Elections are Essentially a Secular Activity - Supreme Court


The Supreme Court on January 2, 2017 ruled that electoral candidates can’t seek votes on the grounds of religion, caste, creed, community or language during an election campaign. Four judges out of the seven-judge Constitution bench headed by chief justice T.S. Thakur ruled that the secular ethos of the constitution had to be protected.

"No politician can seek vote in the name of caste, creed or religion," said Chief Justice TS Thakur in an order, adding that the election process must be a "secular exercise".  The Supreme Court bench held that elections would be void if a politician made an appeal for votes on the basis of religious sentiment.

“The constitution forbids state from mixing religion with politics,” the court said in the majority opinion delivered by justice Madan B. Lokur. Chief Justice Thakur, judges S.A. Bobde, Adarsh Kumar Goel and L. Nageswara Rao agreed with justice Lokur to form the majority opinion.

Three judges—justices Adarsh Kumar Goel, U.U. Lalit and D.Y. Chandrachud—dissented with the majority opinion and said that the matter must be left to Parliament to decide. “Discussion on caste, creed, religion is constitutionally protected within and outside elections and this cannot be restricted,” justice Chandrachud held, writing the minority opinion.“It is a matter of free speech and through this legitimate concerns of the society are addressed,” he added.

The court had to decide the contours of law that holds seeking votes on the grounds of religion and caste as a corrupt practice. According to section 123 (3) of the People’s Representation Act of 1951, no candidate or his agent can appeal for votes on the grounds of religion, race, caste, community or language. Section 123(3) says: “The appeal by a candidate or his agent or by any other person with the consent of a candidate or his election agent to vote or refrain from voting for any person on the ground of his religion, race, caste, community or language or the use of, or appeal to religious symbols …, for the furtherance of the prospects of the election of that candidate or for prejudicially affecting the election of any candidate will be a corrupt practice.”

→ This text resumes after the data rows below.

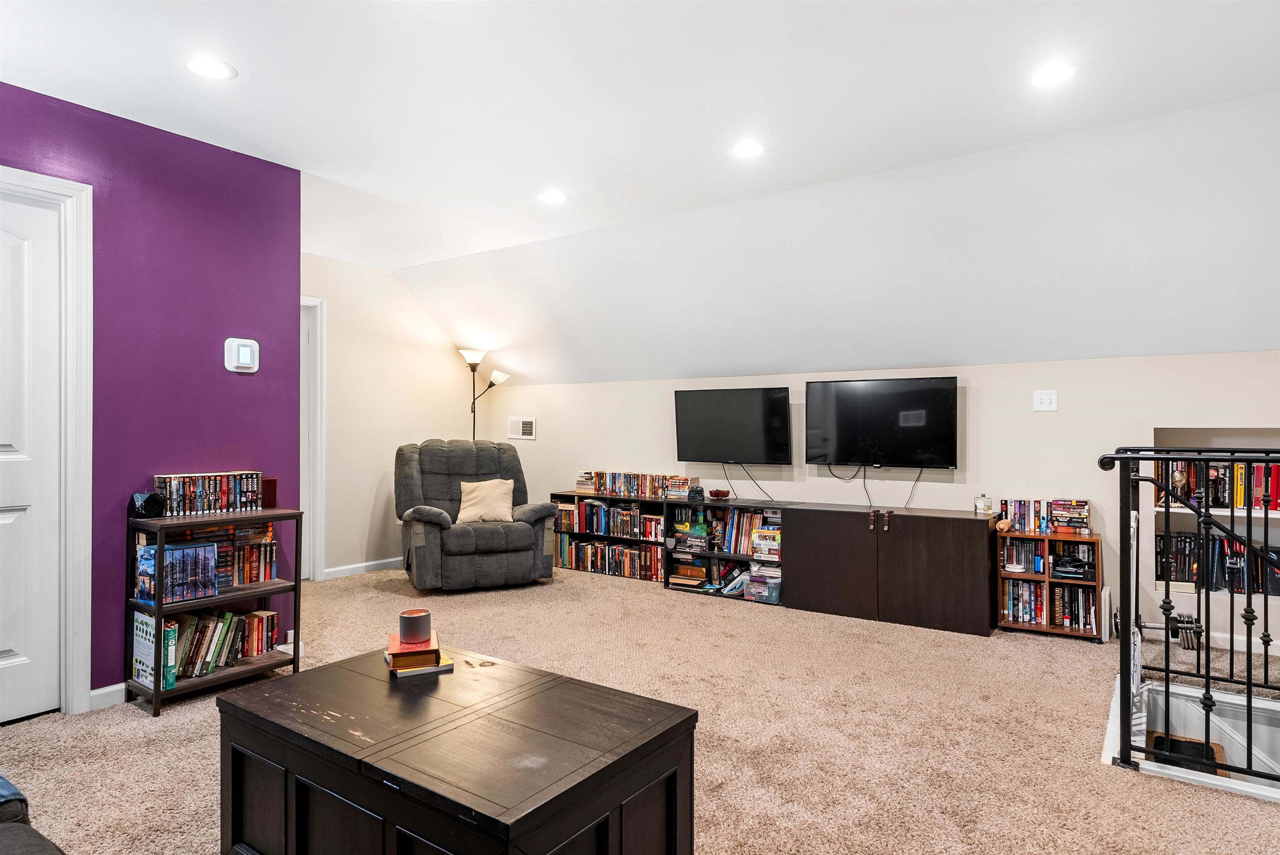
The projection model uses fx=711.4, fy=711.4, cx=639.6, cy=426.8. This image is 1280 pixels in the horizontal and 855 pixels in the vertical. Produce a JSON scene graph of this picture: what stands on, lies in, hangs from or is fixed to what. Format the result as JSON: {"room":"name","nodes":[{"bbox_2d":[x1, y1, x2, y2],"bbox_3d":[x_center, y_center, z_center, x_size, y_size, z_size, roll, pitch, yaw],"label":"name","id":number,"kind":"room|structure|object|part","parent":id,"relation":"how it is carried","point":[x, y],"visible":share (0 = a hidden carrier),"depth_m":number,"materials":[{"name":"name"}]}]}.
{"room":"living room","nodes":[
{"label":"living room","id":0,"kind":"room"},
{"bbox_2d":[0,78,302,709],"bbox_3d":[-2.822,-0.079,2.255,0.127,2.497,3.511,0,0,35],"label":"purple wall","id":1,"kind":"structure","parent":0,"point":[208,350],"depth_m":3.16,"materials":[{"name":"purple paint"}]},
{"bbox_2d":[0,189,62,724],"bbox_3d":[-2.578,0.130,2.519,0.096,2.063,0.832,0,0,35],"label":"door","id":2,"kind":"structure","parent":1,"relation":"in","point":[3,648],"depth_m":2.80,"materials":[{"name":"white paint"}]},
{"bbox_2d":[0,165,93,715],"bbox_3d":[-2.588,0.090,2.574,0.156,2.173,0.980,0,0,35],"label":"door frame","id":3,"kind":"structure","parent":1,"relation":"attached to","point":[83,631],"depth_m":2.88,"materials":[{"name":"white paint"}]},
{"bbox_2d":[89,681,126,709],"bbox_3d":[-2.050,1.123,3.219,0.015,0.085,1.192,0,0,35],"label":"baseboard","id":4,"kind":"structure","parent":1,"relation":"attached to","point":[103,691],"depth_m":2.96,"materials":[{"name":"white paint"}]},
{"bbox_2d":[223,337,259,372],"bbox_3d":[-1.896,-0.342,3.389,0.032,0.158,0.148,0,0,35],"label":"thermostat","id":5,"kind":"object","parent":1,"relation":"attached to","point":[249,350],"visible":0.99,"depth_m":3.37,"materials":[{"name":"white plastic"}]},
{"bbox_2d":[301,252,481,580],"bbox_3d":[-2.254,-0.064,5.692,0.125,2.497,2.753,0,0,35],"label":"wall","id":6,"kind":"structure","parent":0,"point":[379,472],"depth_m":5.78,"materials":[{"name":"beige paint"}]},
{"bbox_2d":[299,293,325,580],"bbox_3d":[-2.760,0.099,5.058,0.157,2.149,1.020,0,0,35],"label":"door frame","id":7,"kind":"structure","parent":6,"relation":"attached to","point":[316,566],"depth_m":5.39,"materials":[{"name":"white paint"}]},
{"bbox_2d":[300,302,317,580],"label":"door","id":8,"kind":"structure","parent":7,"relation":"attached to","point":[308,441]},
{"bbox_2d":[323,555,404,579],"bbox_3d":[-2.086,1.127,5.901,0.014,0.085,1.822,0,0,35],"label":"baseboard","id":9,"kind":"structure","parent":6,"relation":"attached to","point":[349,566],"depth_m":5.72,"materials":[{"name":"white paint"}]},
{"bbox_2d":[0,558,1279,854],"bbox_3d":[-0.028,1.210,2.335,7.171,0.111,6.228,0,0,35],"label":"carpet floor","id":10,"kind":"structure","parent":0,"point":[126,721],"depth_m":2.71,"materials":[{"name":"beige carpet"}]},
{"bbox_2d":[0,773,68,854],"bbox_3d":[-1.450,0.772,0.926,2.075,0.830,1.023,0,0,35],"label":"sofa","id":11,"kind":"object","parent":10,"relation":"on","point":[13,851],"visible":1,"depth_m":1.35,"materials":[{"name":"grey fabric"}]},
{"bbox_2d":[125,505,303,716],"bbox_3d":[-1.905,0.779,3.191,0.336,0.772,0.616,0,0,35],"label":"bookshelf","id":12,"kind":"object","parent":10,"relation":"on","point":[158,611],"visible":0.57,"depth_m":3.11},
{"bbox_2d":[129,491,167,518],"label":"decorative sculpture","id":13,"kind":"object","parent":12,"relation":"on","point":[153,506],"visible":0.99,"depth_m":2.96,"materials":[{"name":"black"}]},
{"bbox_2d":[131,612,177,689],"bbox_3d":[-2.045,0.934,3.004,0.231,0.271,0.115,0,0,35],"label":"book","id":14,"kind":"object","parent":12,"relation":"in","point":[138,631],"visible":0.75,"depth_m":2.95,"materials":[{"name":"paper"}]},
{"bbox_2d":[135,539,217,604],"bbox_3d":[-1.976,0.610,3.028,0.168,0.220,0.274,0,0,35],"label":"book row","id":15,"kind":"object","parent":12,"relation":"in","point":[173,554],"visible":0.96,"depth_m":2.99,"materials":[{"name":"blue paper"}]},
{"bbox_2d":[133,520,278,600],"bbox_3d":[-1.976,0.601,3.245,0.196,0.276,0.566,0,0,35],"label":"book row","id":16,"kind":"object","parent":12,"relation":"in","point":[226,556],"visible":0.56,"depth_m":3.25,"materials":[{"name":"multicoloured paper"}]},
{"bbox_2d":[152,470,264,515],"bbox_3d":[-1.964,0.298,3.247,0.150,0.163,0.429,0,0,35],"label":"books","id":17,"kind":"object","parent":12,"relation":"on","point":[224,494],"visible":0.97,"depth_m":3.19,"materials":[{"name":"multicoloured paper"}]},
{"bbox_2d":[167,606,279,682],"bbox_3d":[-1.942,0.969,3.217,0.212,0.231,0.553,0,0,35],"label":"book row","id":18,"kind":"object","parent":12,"relation":"in","point":[259,618],"visible":0.64,"depth_m":3.18,"materials":[{"name":"paper"}]},
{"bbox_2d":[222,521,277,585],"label":"books","id":19,"kind":"object","parent":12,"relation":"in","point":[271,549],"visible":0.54,"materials":[{"name":"multicoloured paper"}]},
{"bbox_2d":[260,477,277,507],"bbox_3d":[-1.794,0.311,3.401,0.095,0.135,0.093,0,0,35],"label":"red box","id":20,"kind":"object","parent":12,"relation":"on","point":[269,494],"visible":0.72,"depth_m":3.38,"materials":[{"name":"red"}]},
{"bbox_2d":[215,642,698,854],"bbox_3d":[-0.475,0.928,1.802,1.076,0.450,0.663,0,0,35],"label":"coffee table","id":21,"kind":"object","parent":10,"relation":"on","point":[494,718],"visible":1,"depth_m":1.63,"materials":[{"name":"brown wood"}]},
{"bbox_2d":[385,646,454,676],"bbox_3d":[-0.675,0.701,2.156,0.168,0.021,0.197,0,0,-23],"label":"book","id":22,"kind":"object","parent":21,"relation":"on","point":[449,666],"visible":0.53,"depth_m":2.08,"materials":[{"name":"paper"}]},
{"bbox_2d":[385,629,441,667],"bbox_3d":[-0.682,0.670,2.146,0.136,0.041,0.198,0,0,-19],"label":"book","id":23,"kind":"object","parent":22,"relation":"on","point":[394,653],"visible":0.83,"depth_m":2.06,"materials":[{"name":"red paper"}]},
{"bbox_2d":[397,607,432,645],"bbox_3d":[-0.681,0.605,2.165,0.101,0.084,0.101,0,0,35],"label":"candle","id":24,"kind":"object","parent":23,"relation":"on","point":[411,626],"visible":0.99,"depth_m":2.12,"materials":[{"name":"wax"}]},
{"bbox_2d":[395,437,559,591],"bbox_3d":[-1.281,0.626,5.367,1.051,1.053,1.042,0,0,-25],"label":"recliner","id":25,"kind":"object","parent":10,"relation":"on","point":[429,514],"visible":0.94,"depth_m":5.12,"materials":[{"name":"grey fabric"}]},
{"bbox_2d":[456,477,514,523],"bbox_3d":[-1.185,0.564,5.434,0.451,0.324,0.224,0,0,-25],"label":"throw pillow","id":26,"kind":"object","parent":25,"relation":"on","point":[504,487],"visible":0.94,"depth_m":5.37,"materials":[{"name":"beige fabric"}]},
{"bbox_2d":[460,347,510,440],"bbox_3d":[-1.429,0.237,6.408,0.456,1.858,0.381,0,0,35],"label":"floor lamp","id":27,"kind":"object","parent":10,"relation":"on","point":[472,367],"visible":0.67,"depth_m":6.38,"materials":[{"name":"black metal"}]},
{"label":"lamp shade","id":28,"kind":"part","parent":27,"relation":"part of","materials":[{"name":"white"}]},
{"bbox_2d":[550,491,669,581],"bbox_3d":[-0.175,0.864,5.806,1.134,0.628,0.309,0,0,35],"label":"low bookshelf","id":29,"kind":"object","parent":10,"relation":"on","point":[557,544],"visible":0.37,"depth_m":5.75,"materials":[{"name":"wood"}]},
{"bbox_2d":[575,470,596,492],"bbox_3d":[-0.411,0.448,5.884,0.177,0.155,0.193,0,0,35],"label":"book stack","id":30,"kind":"object","parent":29,"relation":"on","point":[584,482],"visible":0.73,"depth_m":5.81,"materials":[{"name":"paper"}]},
{"bbox_2d":[556,499,662,540],"bbox_3d":[-0.173,0.732,5.808,1.070,0.240,0.209,0,0,35],"label":"book row","id":31,"kind":"object","parent":29,"relation":"in","point":[597,511],"visible":0.8,"depth_m":5.74,"materials":[{"name":"multicoloured paper"}]},
{"bbox_2d":[555,535,665,580],"bbox_3d":[-0.199,1.034,5.767,1.056,0.212,0.222,0,0,35],"label":"book row","id":32,"kind":"object","parent":29,"relation":"in","point":[599,549],"visible":0.79,"depth_m":5.69,"materials":[{"name":"multicoloured paper"}]},
{"bbox_2d":[591,470,694,498],"bbox_3d":[0.013,0.449,5.684,0.763,0.171,0.162,0,0,35],"label":"book row","id":33,"kind":"object","parent":29,"relation":"on","point":[642,477],"visible":0.91,"depth_m":5.63,"materials":[{"name":"multicoloured paper"}]},
{"bbox_2d":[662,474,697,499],"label":"book stack","id":34,"kind":"object","parent":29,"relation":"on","point":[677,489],"visible":0.9,"depth_m":5.31,"materials":[{"name":"multicoloured paper"}]},
{"bbox_2d":[662,497,788,601],"bbox_3d":[0.678,0.861,5.112,0.927,0.637,0.371,0,0,35],"label":"low bookshelf","id":35,"kind":"object","parent":10,"relation":"on","point":[737,556],"visible":0.49,"depth_m":5.11,"materials":[{"name":"black wood"}]},
{"bbox_2d":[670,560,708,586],"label":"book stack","id":36,"kind":"object","parent":35,"relation":"in","point":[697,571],"visible":0.96,"depth_m":5.19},
{"bbox_2d":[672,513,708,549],"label":"board games","id":37,"kind":"object","parent":35,"relation":"in","point":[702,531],"visible":0.9,"depth_m":5.26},
{"bbox_2d":[687,485,704,501],"bbox_3d":[0.409,0.482,5.186,0.106,0.095,0.103,0,0,35],"label":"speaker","id":38,"kind":"object","parent":35,"relation":"on","point":[697,494],"visible":0.99,"depth_m":5.15,"materials":[{"name":"black"}]},
{"bbox_2d":[707,488,731,499],"bbox_3d":[0.577,0.489,5.190,0.160,0.061,0.140,0,0,35],"label":"decorative bowl","id":39,"kind":"object","parent":35,"relation":"on","point":[715,494],"visible":0.99,"depth_m":5.15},
{"bbox_2d":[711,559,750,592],"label":"book row","id":40,"kind":"object","parent":35,"relation":"in","point":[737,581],"visible":0.71,"depth_m":5.09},
{"bbox_2d":[707,507,779,555],"bbox_3d":[0.810,0.745,5.154,0.652,0.304,0.226,0,0,35],"label":"book row","id":41,"kind":"object","parent":35,"relation":"in","point":[745,531],"visible":0.6,"depth_m":5.11,"materials":[{"name":"multicoloured paper"}]},
{"bbox_2d":[745,565,782,603],"bbox_3d":[0.907,1.084,4.947,0.260,0.179,0.287,0,0,35],"label":"plastic bin","id":42,"kind":"object","parent":35,"relation":"in","point":[772,594],"visible":0.77,"depth_m":4.85,"materials":[{"name":"clear plastic"}]},
{"bbox_2d":[750,526,780,560],"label":"board games","id":43,"kind":"object","parent":35,"relation":"in","point":[760,534],"visible":0.84,"depth_m":4.91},
{"bbox_2d":[780,501,998,635],"bbox_3d":[1.541,0.844,4.441,1.223,0.642,0.422,0,0,35],"label":"media cabinet","id":44,"kind":"object","parent":10,"relation":"on","point":[968,526],"visible":0.99,"depth_m":4.24,"materials":[{"name":"brown wood"}]},
{"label":"knobs","id":45,"kind":"part","parent":44,"relation":"part of","materials":[{"name":"metal"}]},
{"bbox_2d":[974,494,992,515],"bbox_3d":[2.020,0.459,4.197,0.098,0.112,0.098,0,0,35],"label":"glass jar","id":46,"kind":"object","parent":44,"relation":"on","point":[980,504],"visible":1,"depth_m":4.16,"materials":[{"name":"clear glass"}]},
{"bbox_2d":[995,526,1105,638],"bbox_3d":[2.358,0.885,4.103,0.535,0.545,0.281,0,0,35],"label":"low bookshelf","id":47,"kind":"object","parent":10,"relation":"on","point":[1015,626],"visible":0.54,"depth_m":4.05,"materials":[{"name":"brown wood"}]},
{"bbox_2d":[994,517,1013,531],"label":"wooden object","id":48,"kind":"object","parent":47,"relation":"on","point":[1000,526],"visible":0.97,"depth_m":4.07,"materials":[{"name":"brown wood"}]},
{"bbox_2d":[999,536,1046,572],"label":"book row","id":49,"kind":"object","parent":47,"relation":"in","point":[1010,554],"visible":0.86,"depth_m":4.16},
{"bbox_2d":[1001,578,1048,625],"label":"books","id":50,"kind":"object","parent":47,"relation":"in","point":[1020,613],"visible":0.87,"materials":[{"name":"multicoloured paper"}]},
{"bbox_2d":[996,497,1092,534],"bbox_3d":[2.368,0.509,4.152,0.503,0.173,0.176,0,0,35],"label":"book row","id":51,"kind":"object","parent":47,"relation":"on","point":[1038,511],"visible":0.94,"depth_m":4.11,"materials":[{"name":"multicoloured paper"}]},
{"bbox_2d":[1002,578,1093,630],"bbox_3d":[2.372,1.003,4.138,0.473,0.224,0.226,0,0,35],"label":"book row","id":52,"kind":"object","parent":47,"relation":"in","point":[1023,586],"visible":0.82,"depth_m":4.09,"materials":[{"name":"paper"}]},
{"bbox_2d":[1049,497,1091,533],"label":"book stack","id":53,"kind":"object","parent":47,"relation":"on","point":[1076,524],"visible":0.98,"depth_m":4.01,"materials":[{"name":"multicoloured paper"}]},
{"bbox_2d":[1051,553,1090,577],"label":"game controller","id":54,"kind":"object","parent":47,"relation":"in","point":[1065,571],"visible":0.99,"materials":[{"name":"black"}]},
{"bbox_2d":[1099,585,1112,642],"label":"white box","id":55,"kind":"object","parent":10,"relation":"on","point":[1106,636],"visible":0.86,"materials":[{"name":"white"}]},
{"bbox_2d":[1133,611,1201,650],"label":"dumbbell","id":56,"kind":"object","parent":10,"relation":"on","point":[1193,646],"visible":0.67,"depth_m":3.77,"materials":[{"name":"metal"}]},
{"bbox_2d":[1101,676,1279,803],"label":"stairwell wall","id":57,"kind":"object","parent":10,"relation":"in","point":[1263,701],"visible":0.41,"depth_m":2.96,"materials":[{"name":"white paint"}]},
{"bbox_2d":[1102,443,1279,786],"bbox_3d":[2.553,0.575,2.094,2.127,1.165,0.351,0,0,35],"label":"stair railing","id":58,"kind":"object","parent":10,"relation":"on","point":[1248,683],"visible":1,"depth_m":2.48,"materials":[{"name":"black metal"}]},
{"bbox_2d":[0,0,1279,379],"bbox_3d":[-0.486,-1.376,2.455,8.121,0.162,6.480,0,0,35],"label":"ceiling","id":59,"kind":"structure","parent":0,"point":[176,81],"depth_m":3.06,"materials":[{"name":"white paint"}]},
{"bbox_2d":[180,54,236,79],"bbox_3d":[-1.560,-1.298,2.574,0.178,0.007,0.178,0,0,35],"label":"recessed light","id":60,"kind":"object","parent":59,"relation":"in","point":[206,66],"visible":0.99,"depth_m":2.57,"materials":[{"name":"white"}]},
{"bbox_2d":[537,189,568,204],"bbox_3d":[-0.493,-1.294,4.004,0.183,0.007,0.182,0,0,35],"label":"recessed light","id":61,"kind":"object","parent":59,"relation":"in","point":[552,198],"visible":0.99,"depth_m":4.00,"materials":[{"name":"white"}]},
{"bbox_2d":[731,139,765,158],"bbox_3d":[0.503,-1.286,3.295,0.181,0.007,0.180,0,0,35],"label":"recessed light","id":62,"kind":"object","parent":59,"relation":"in","point":[747,150],"visible":0.99,"depth_m":3.29,"materials":[{"name":"white"}]},
{"bbox_2d":[1029,62,1075,87],"bbox_3d":[1.513,-1.291,2.616,0.181,0.007,0.180,0,0,35],"label":"recessed light","id":63,"kind":"object","parent":59,"relation":"in","point":[1053,76],"visible":0.99,"depth_m":2.61,"materials":[{"name":"white"}]},
{"bbox_2d":[492,350,1273,654],"bbox_3d":[1.416,0.442,4.883,7.061,1.586,0.145,0,0,35],"label":"back wall","id":64,"kind":"structure","parent":0,"point":[985,399],"depth_m":4.33,"materials":[{"name":"beige paint"}]},
{"bbox_2d":[507,416,535,439],"bbox_3d":[-1.073,0.007,6.427,0.305,0.194,0.014,0,0,35],"label":"wall vent","id":65,"kind":"object","parent":64,"relation":"attached to","point":[527,432],"visible":0.99,"depth_m":6.42,"materials":[{"name":"white metal"}]},
{"bbox_2d":[672,385,792,464],"bbox_3d":[0.691,-0.003,5.255,0.927,0.577,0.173,0,0,35],"label":"television","id":66,"kind":"object","parent":64,"relation":"attached to","point":[707,449],"visible":0.99,"depth_m":5.20,"materials":[{"name":"black plastic"}]},
{"bbox_2d":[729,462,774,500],"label":"television cable","id":67,"kind":"object","parent":66,"relation":"hanging from","point":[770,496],"visible":0.9,"depth_m":5.36,"materials":[{"name":"black plastic"}]},
{"bbox_2d":[803,376,959,468],"bbox_3d":[1.553,-0.015,4.618,0.970,0.589,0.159,0,0,35],"label":"television","id":68,"kind":"object","parent":64,"relation":"attached to","point":[908,397],"visible":0.99,"depth_m":4.55,"materials":[{"name":"black plastic"}]},
{"bbox_2d":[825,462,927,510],"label":"television cable","id":69,"kind":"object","parent":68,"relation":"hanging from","point":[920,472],"visible":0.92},
{"bbox_2d":[1032,389,1058,410],"bbox_3d":[2.344,-0.155,4.112,0.117,0.119,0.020,0,0,35],"label":"light switch","id":70,"kind":"object","parent":64,"relation":"attached to","point":[1045,397],"visible":0.98,"depth_m":4.11,"materials":[{"name":"white plastic"}]},
{"bbox_2d":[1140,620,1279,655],"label":"baseboard","id":71,"kind":"structure","parent":64,"relation":"attached to","point":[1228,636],"depth_m":3.77,"materials":[{"name":"white paint"}]},
{"bbox_2d":[1147,427,1279,608],"bbox_3d":[3.214,0.553,3.734,0.924,1.027,0.301,0,0,35],"label":"bookshelf","id":72,"kind":"object","parent":64,"relation":"in","point":[1183,509],"visible":0.44,"depth_m":3.87,"materials":[{"name":"white"}]},
{"bbox_2d":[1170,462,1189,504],"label":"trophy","id":73,"kind":"object","parent":72,"relation":"in","point":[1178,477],"visible":0.69,"depth_m":3.81,"materials":[{"name":"metal"}]},
{"bbox_2d":[1153,459,1279,509],"bbox_3d":[3.208,0.296,3.705,0.884,0.273,0.189,0,0,35],"label":"book row","id":74,"kind":"object","parent":72,"relation":"in","point":[1241,499],"visible":0.69,"depth_m":3.73,"materials":[{"name":"multicoloured paper"}]},
{"bbox_2d":[1155,530,1279,594],"bbox_3d":[3.230,0.724,3.715,0.971,0.300,0.209,0,0,35],"label":"book row","id":75,"kind":"object","parent":72,"relation":"in","point":[1276,579],"visible":0.65,"depth_m":3.77,"materials":[{"name":"black paper"}]},
{"bbox_2d":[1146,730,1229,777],"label":"doormat","id":76,"kind":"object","parent":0,"point":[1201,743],"visible":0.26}
]}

The case reached the apex court after there were claims that several elected candidates in the 1992 Maharashtra assembly polls had appealed to voters on religious grounds. Similar cases were brought before the apex court in 1996. However, that bench decided to refer the case to a larger bench. However, the five-judge bench was set up only in 2014, and it in turn referred it to a seven-judge bench.